● TASKS TO CARRY OUT
**A)** In the passage on regression analysis of neural activity, reproduce everything from "In Equation (8), model" down to "for fixed-reward-condition trials.".
**B)** In the passage on regression analysis of neural activity, which trials were extracted to study neural correlates of conditions and S-O associations?
**C)** List each single-letter abbreviation that the passage on regression analysis of neural activity introduces after "i.e.," and give the term it stands for.

***** DOCUMENT PASSAGE *****

First, to investigate neural correlates of actions (i.e., responses: R), rewards (i.e., outcomes: O) and R-O associations, regression analysis was conducted only with neural activities during variable-reward-condition trials. By reducing the condition terms at trial t, Equation (6) became as follows:

\begin{matrix} \begin{array}{l} y (t) = β_{0} + β_{1} a (t) + β_{2} r (t) + β_{3 − 6} X (t) + β_{7 − 11} M_{C = V} (t) \\ + β_{12} C (t - 1) + β_{13} a (t - 1) + β_{14} r (t - 1) + β_{15} T (t) . \end{array} & (7) \end{matrix}

Second, to investigate neural correlates of conditions (i.e., stimuli: S) and S-O associations, we extracted trials in which rats selected the optimal side of fixed-reward condition. By focusing on the optimal side, we excluded a potential bias caused by the choice asymmetry in the fixed-reward condition in which rats mainly selected the optimal side. By reducing the action terms at trial t, Equation (6) became as follows:

\begin{matrix} \begin{array}{l} y (t) = β_{0} + β_{1} C (t) + β_{2} r (t) + β_{3 − 6} X (t) + β_{7 − 10} M_{C = C (t)} (t) \\ + β_{11 − 14} M_{C = V} (t) + β_{15} C (t - 1) + β_{16} a (t - 1) \\ + β_{17} r (t - 1) + β_{18} T (t) . \end{array} & (8) \end{matrix}

In Equation (8), model variables had 4 terms because the chosen value became identical to the action value in either a left or right choice. Third, to investigate value-coding neurons, the regression analysis of Equation (6) was applied to neural activities in all trials. Value-coding neurons were also investigated in fixed-reward-condition trials; in this case, Equation (7) was applied for fixed-reward-condition trials.

***** THE DATA *****

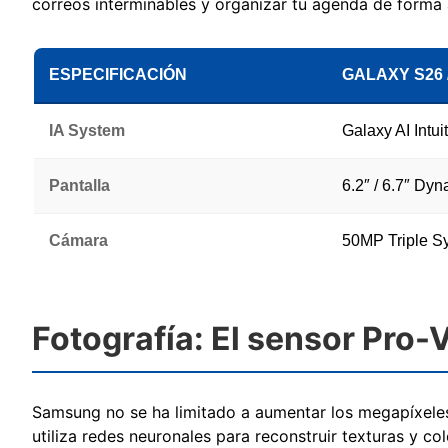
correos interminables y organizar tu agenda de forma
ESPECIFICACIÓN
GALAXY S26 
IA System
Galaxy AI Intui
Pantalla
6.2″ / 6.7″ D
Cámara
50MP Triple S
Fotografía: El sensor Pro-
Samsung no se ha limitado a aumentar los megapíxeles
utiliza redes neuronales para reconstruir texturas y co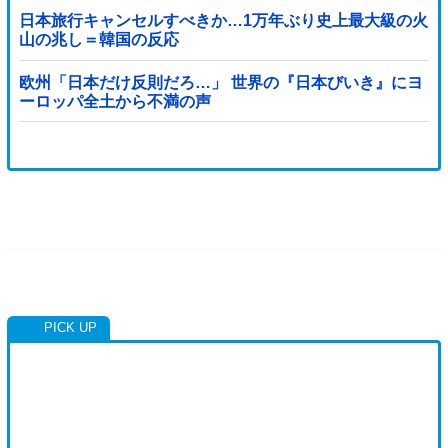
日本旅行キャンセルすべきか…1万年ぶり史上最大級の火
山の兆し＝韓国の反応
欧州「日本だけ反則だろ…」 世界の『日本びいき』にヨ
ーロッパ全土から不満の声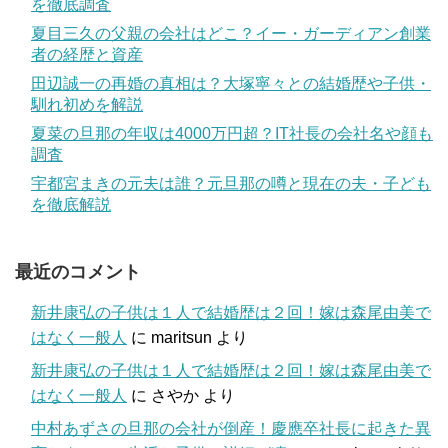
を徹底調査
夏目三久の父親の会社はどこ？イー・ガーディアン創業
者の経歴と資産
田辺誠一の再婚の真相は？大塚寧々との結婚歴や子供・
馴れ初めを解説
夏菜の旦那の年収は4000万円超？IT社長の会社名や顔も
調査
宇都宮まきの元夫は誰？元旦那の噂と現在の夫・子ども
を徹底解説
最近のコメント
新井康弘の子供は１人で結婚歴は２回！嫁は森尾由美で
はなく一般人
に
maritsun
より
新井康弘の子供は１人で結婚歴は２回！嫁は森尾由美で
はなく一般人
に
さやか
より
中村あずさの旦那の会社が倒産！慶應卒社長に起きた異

*****
***** THE DATA *****

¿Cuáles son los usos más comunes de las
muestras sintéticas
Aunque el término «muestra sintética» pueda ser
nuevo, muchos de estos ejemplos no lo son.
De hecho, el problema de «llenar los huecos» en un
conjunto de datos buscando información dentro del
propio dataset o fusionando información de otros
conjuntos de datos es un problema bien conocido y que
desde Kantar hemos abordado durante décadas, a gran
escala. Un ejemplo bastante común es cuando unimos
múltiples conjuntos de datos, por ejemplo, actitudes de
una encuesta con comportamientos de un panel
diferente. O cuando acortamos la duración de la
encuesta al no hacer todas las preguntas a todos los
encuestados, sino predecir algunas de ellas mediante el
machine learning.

*****
***** THE DATA *****

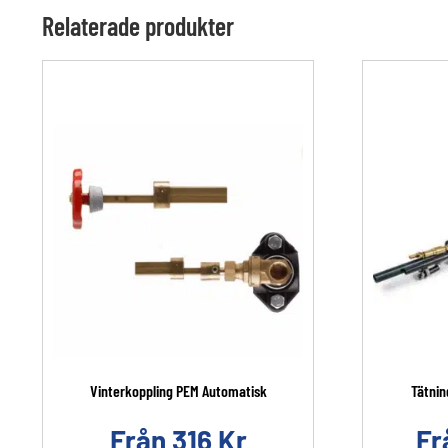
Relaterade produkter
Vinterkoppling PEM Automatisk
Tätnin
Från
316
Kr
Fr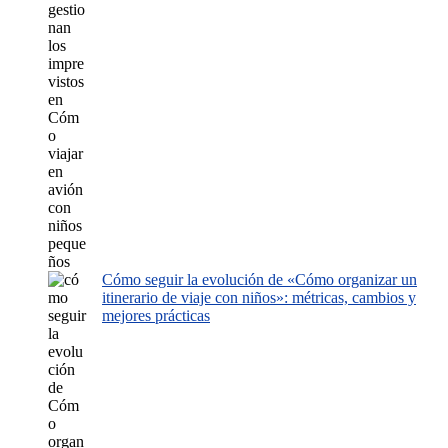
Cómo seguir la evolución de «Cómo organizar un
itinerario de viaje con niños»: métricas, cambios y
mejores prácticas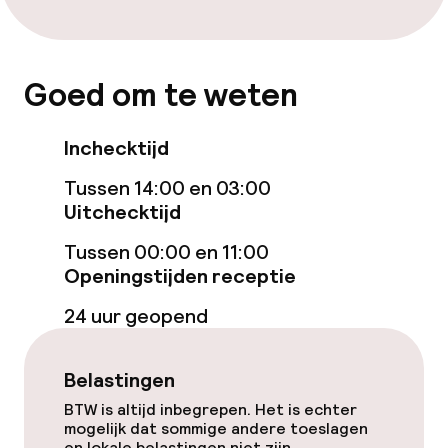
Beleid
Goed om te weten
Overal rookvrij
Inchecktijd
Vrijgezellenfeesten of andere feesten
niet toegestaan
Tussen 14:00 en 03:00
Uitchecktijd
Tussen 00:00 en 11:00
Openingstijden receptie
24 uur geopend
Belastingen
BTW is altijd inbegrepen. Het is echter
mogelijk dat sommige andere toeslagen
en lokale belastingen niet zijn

*****

● SOLUTIONS TO THE PROBLEMS
**A)**
In Equation (8), model variables had 4 terms because the chosen value became identical to the action value in either a left or right choice. Third, to investigate value-coding neurons, the regression analysis of Equation (6) was applied to neural activities in all trials. Value-coding neurons were also investigated in fixed-reward-condition trials; in this case, Equation (7) was applied for fixed-reward-condition trials.

**B)** Trials in which rats selected the optimal side of the fixed-reward condition.

**C)**
R: responses
O: outcomes
S: stimuli